WORK TASK
Only an exact, complete copy of the listing will serve as the answer.

[Start of Attachment]

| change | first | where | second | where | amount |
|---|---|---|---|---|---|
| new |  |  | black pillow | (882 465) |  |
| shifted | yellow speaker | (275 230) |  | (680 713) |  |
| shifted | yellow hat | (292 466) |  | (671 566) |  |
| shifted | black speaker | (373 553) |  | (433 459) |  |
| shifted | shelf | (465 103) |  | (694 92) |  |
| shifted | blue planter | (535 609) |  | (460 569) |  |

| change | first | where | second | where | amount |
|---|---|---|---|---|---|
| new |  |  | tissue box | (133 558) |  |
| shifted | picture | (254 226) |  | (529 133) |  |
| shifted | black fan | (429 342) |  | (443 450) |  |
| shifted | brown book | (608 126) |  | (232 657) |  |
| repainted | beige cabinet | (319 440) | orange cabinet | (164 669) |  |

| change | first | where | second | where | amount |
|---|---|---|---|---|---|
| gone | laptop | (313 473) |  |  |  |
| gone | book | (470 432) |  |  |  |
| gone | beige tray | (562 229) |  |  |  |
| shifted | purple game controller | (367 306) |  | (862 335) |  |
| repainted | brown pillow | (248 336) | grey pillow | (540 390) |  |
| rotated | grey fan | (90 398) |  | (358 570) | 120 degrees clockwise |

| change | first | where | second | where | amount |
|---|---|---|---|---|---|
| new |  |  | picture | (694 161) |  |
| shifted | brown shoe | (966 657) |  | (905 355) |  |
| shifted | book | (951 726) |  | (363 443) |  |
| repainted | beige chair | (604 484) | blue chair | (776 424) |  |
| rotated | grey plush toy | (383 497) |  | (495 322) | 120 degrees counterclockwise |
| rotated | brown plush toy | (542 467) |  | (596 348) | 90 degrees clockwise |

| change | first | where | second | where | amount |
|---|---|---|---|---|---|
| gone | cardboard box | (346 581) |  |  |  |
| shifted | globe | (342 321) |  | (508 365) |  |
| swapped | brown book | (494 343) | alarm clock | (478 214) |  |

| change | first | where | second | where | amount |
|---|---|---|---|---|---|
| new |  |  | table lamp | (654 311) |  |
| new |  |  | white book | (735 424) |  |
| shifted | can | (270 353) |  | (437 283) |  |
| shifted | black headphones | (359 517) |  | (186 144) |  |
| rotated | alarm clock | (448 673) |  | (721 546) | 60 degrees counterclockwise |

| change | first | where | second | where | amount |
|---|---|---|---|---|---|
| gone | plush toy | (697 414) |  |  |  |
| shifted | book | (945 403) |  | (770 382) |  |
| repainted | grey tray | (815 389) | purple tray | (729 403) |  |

[End of Attachment]

SOLUTION TO THIS PROBLEM
| change | first | where | second | where | amount |
|---|---|---|---|---|---|
| new |  |  | black pillow | (882 465) |  |
| shifted | yellow speaker | (275 230) |  | (680 713) |  |
| shifted | yellow hat | (292 466) |  | (671 566) |  |
| shifted | black speaker | (373 553) |  | (433 459) |  |
| shifted | shelf | (465 103) |  | (694 92) |  |
| shifted | blue planter | (535 609) |  | (460 569) |  |

| change | first | where | second | where | amount |
|---|---|---|---|---|---|
| new |  |  | tissue box | (133 558) |  |
| shifted | picture | (254 226) |  | (529 133) |  |
| shifted | black fan | (429 342) |  | (443 450) |  |
| shifted | brown book | (608 126) |  | (232 657) |  |
| repainted | beige cabinet | (319 440) | orange cabinet | (164 669) |  |

| change | first | where | second | where | amount |
|---|---|---|---|---|---|
| gone | laptop | (313 473) |  |  |  |
| gone | book | (470 432) |  |  |  |
| gone | beige tray | (562 229) |  |  |  |
| shifted | purple game controller | (367 306) |  | (862 335) |  |
| repainted | brown pillow | (248 336) | grey pillow | (540 390) |  |
| rotated | grey fan | (90 398) |  | (358 570) | 120 degrees clockwise |

| change | first | where | second | where | amount |
|---|---|---|---|---|---|
| new |  |  | picture | (694 161) |  |
| shifted | brown shoe | (966 657) |  | (905 355) |  |
| shifted | book | (951 726) |  | (363 443) |  |
| repainted | beige chair | (604 484) | blue chair | (776 424) |  |
| rotated | grey plush toy | (383 497) |  | (495 322) | 120 degrees counterclockwise |
| rotated | brown plush toy | (542 467) |  | (596 348) | 90 degrees clockwise |

| change | first | where | second | where | amount |
|---|---|---|---|---|---|
| gone | cardboard box | (346 581) |  |  |  |
| shifted | globe | (342 321) |  | (508 365) |  |
| swapped | brown book | (494 343) | alarm clock | (478 214) |  |

| change | first | where | second | where | amount |
|---|---|---|---|---|---|
| new |  |  | table lamp | (654 311) |  |
| new |  |  | white book | (735 424) |  |
| shifted | can | (270 353) |  | (437 283) |  |
| shifted | black headphones | (359 517) |  | (186 144) |  |
| rotated | alarm clock | (448 673) |  | (721 546) | 60 degrees counterclockwise |

| change | first | where | second | where | amount |
|---|---|---|---|---|---|
| gone | plush toy | (697 414) |  |  |  |
| shifted | book | (945 403) |  | (770 382) |  |
| repainted | grey tray | (815 389) | purple tray | (729 403) |  |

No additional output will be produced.